The attorneys general argued that enforcing the rule would also limit the authority of states to establish their own standards for regulating methane and VOC emissions from existing facilities.

“That harms the public interest in the cooperative-federalism regime in the Clean Air Act, generally, and Section 111(d), specifically,” the states argued.

According to the EPA, oil and natural gas operations are the largest industrial source of methane pollution in the United States, and describe methane is a “super pollutant.”

Reducing methane emissions is a “crucial addition to cutting carbon dioxide in slowing the rate of warming of Earth’s atmosphere,” the agency has said.

The EPA’s rules will cut methane emissions from oil and gas operations by nearly 80 percent through 2038 and avoid 16 million tons of smog-forming VOC emissions and 590,000 tons of air toxics, according to the agency.

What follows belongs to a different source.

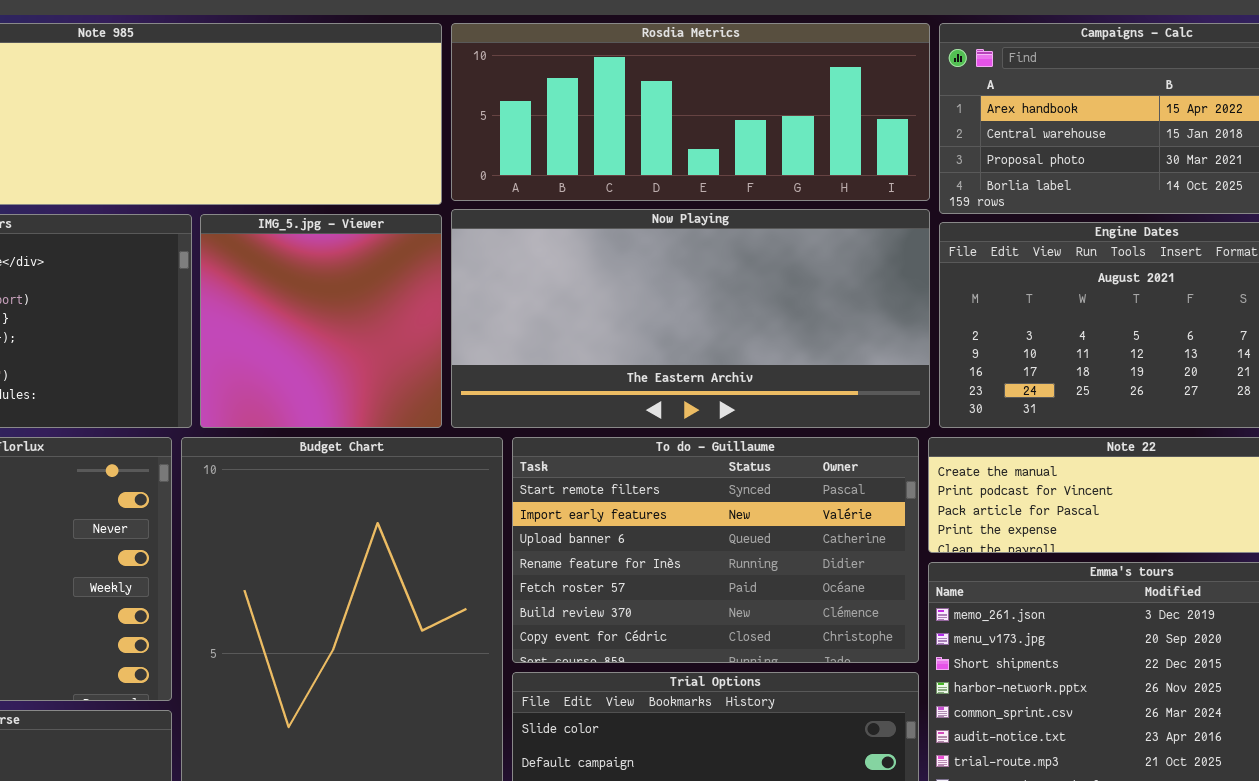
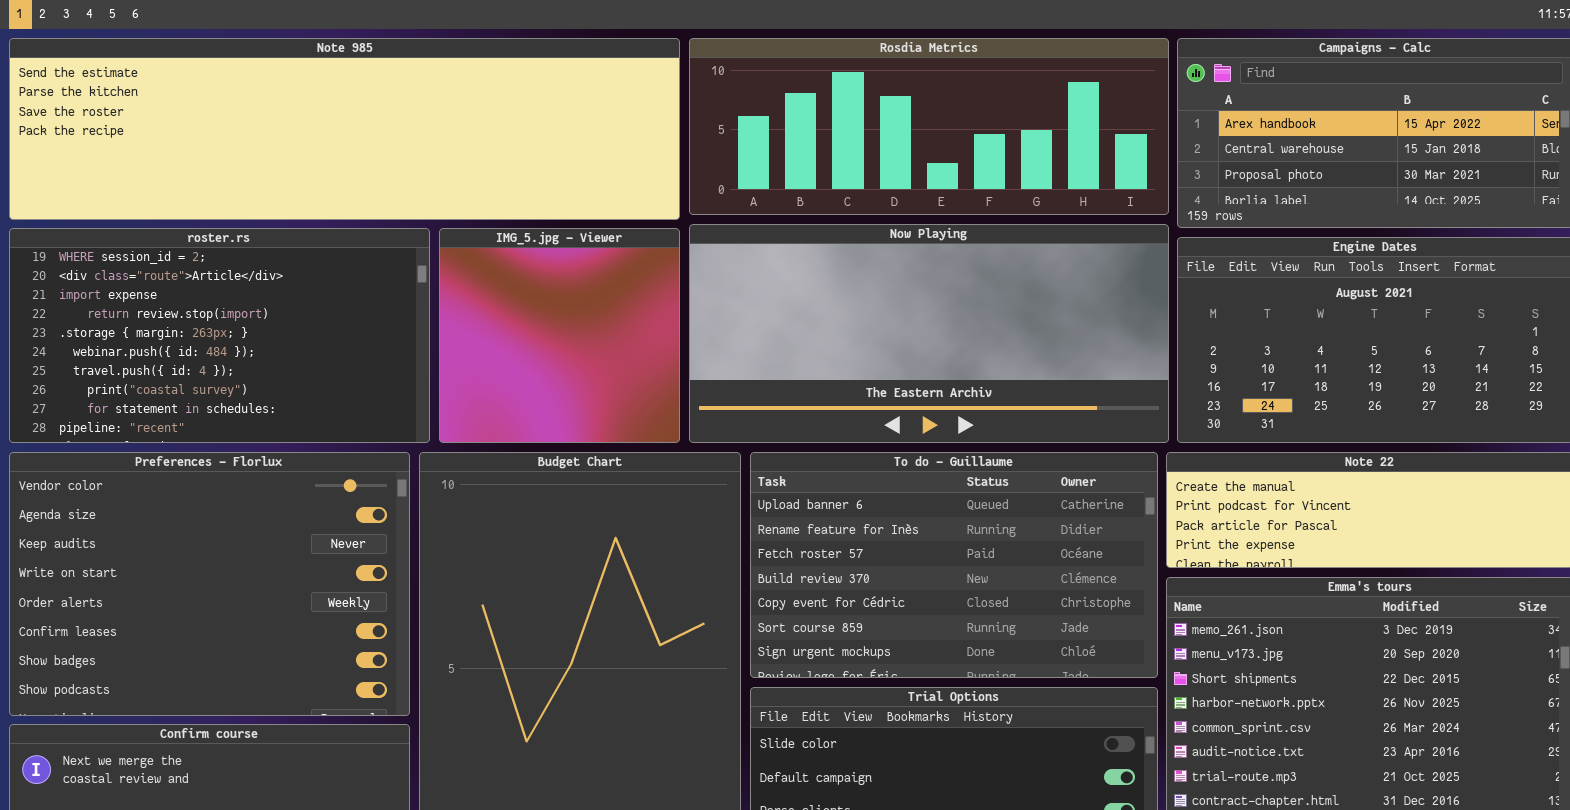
To do - Guillaume: [512,437,919,663] -> [750,452,1158,678], scrolled down 2 rows

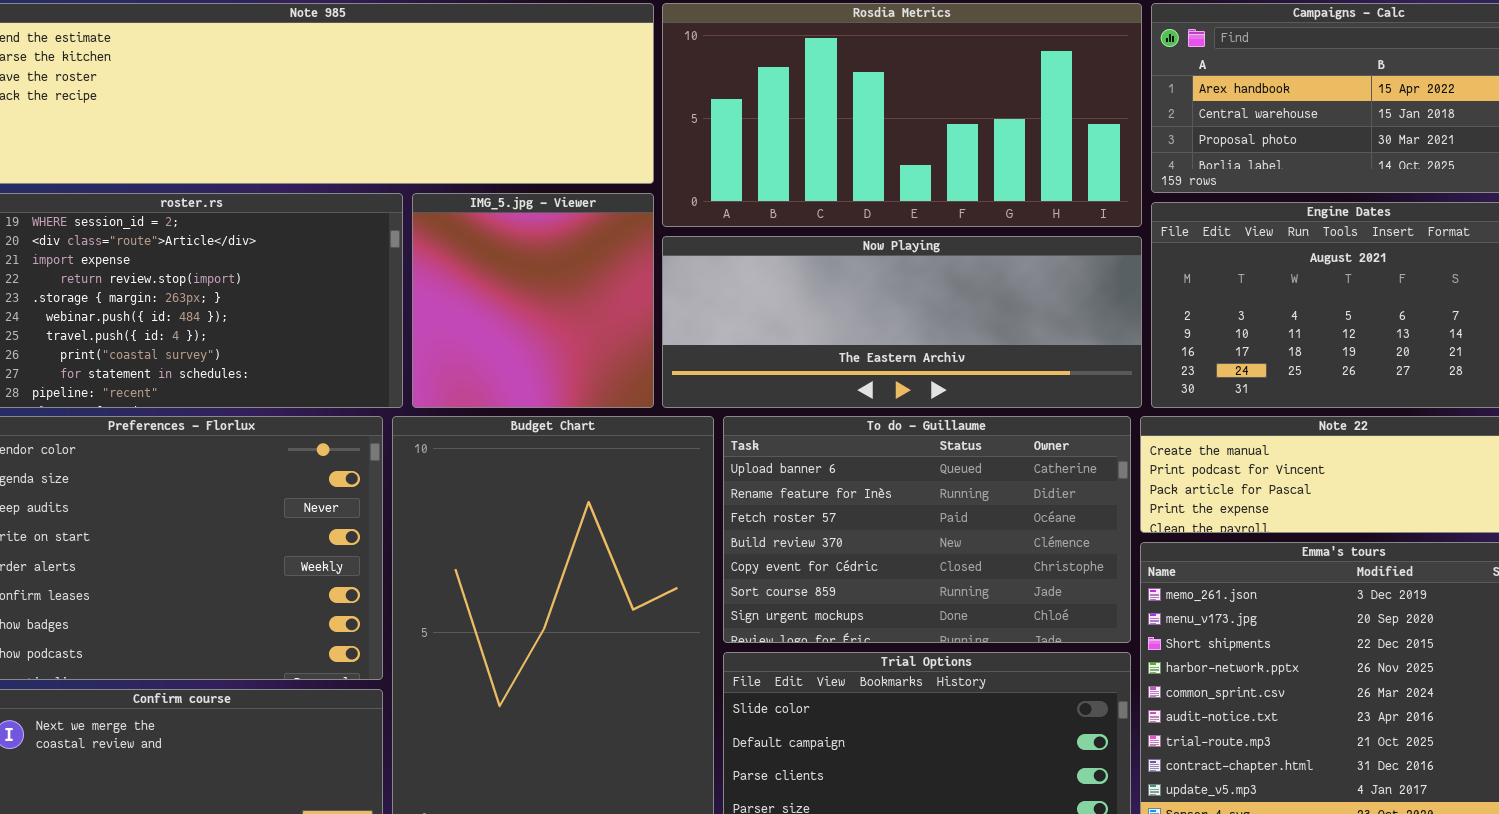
Rosdia Metrics: [689,38,1169,215] -> [662,3,1142,227], resized
Now Playing: [689,224,1169,443] -> [662,236,1142,408], resized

Additionally, the agency estimates the rules will result in “net climate and ozone health benefits” of $97 to $98 billion dollars from 2024-2038, or the equivalent of $7.3 to $7.6 billion a year, after accounting for the costs of compliance and savings from recovered natural gas.

An appeals court in Washington in July denied a request by the states to put the new methane regulations on hold while their legal challenge plays out in court, prompting them to ask the nation’s highest court.

The Epoch Times has contacted an EPA spokesperson for comment.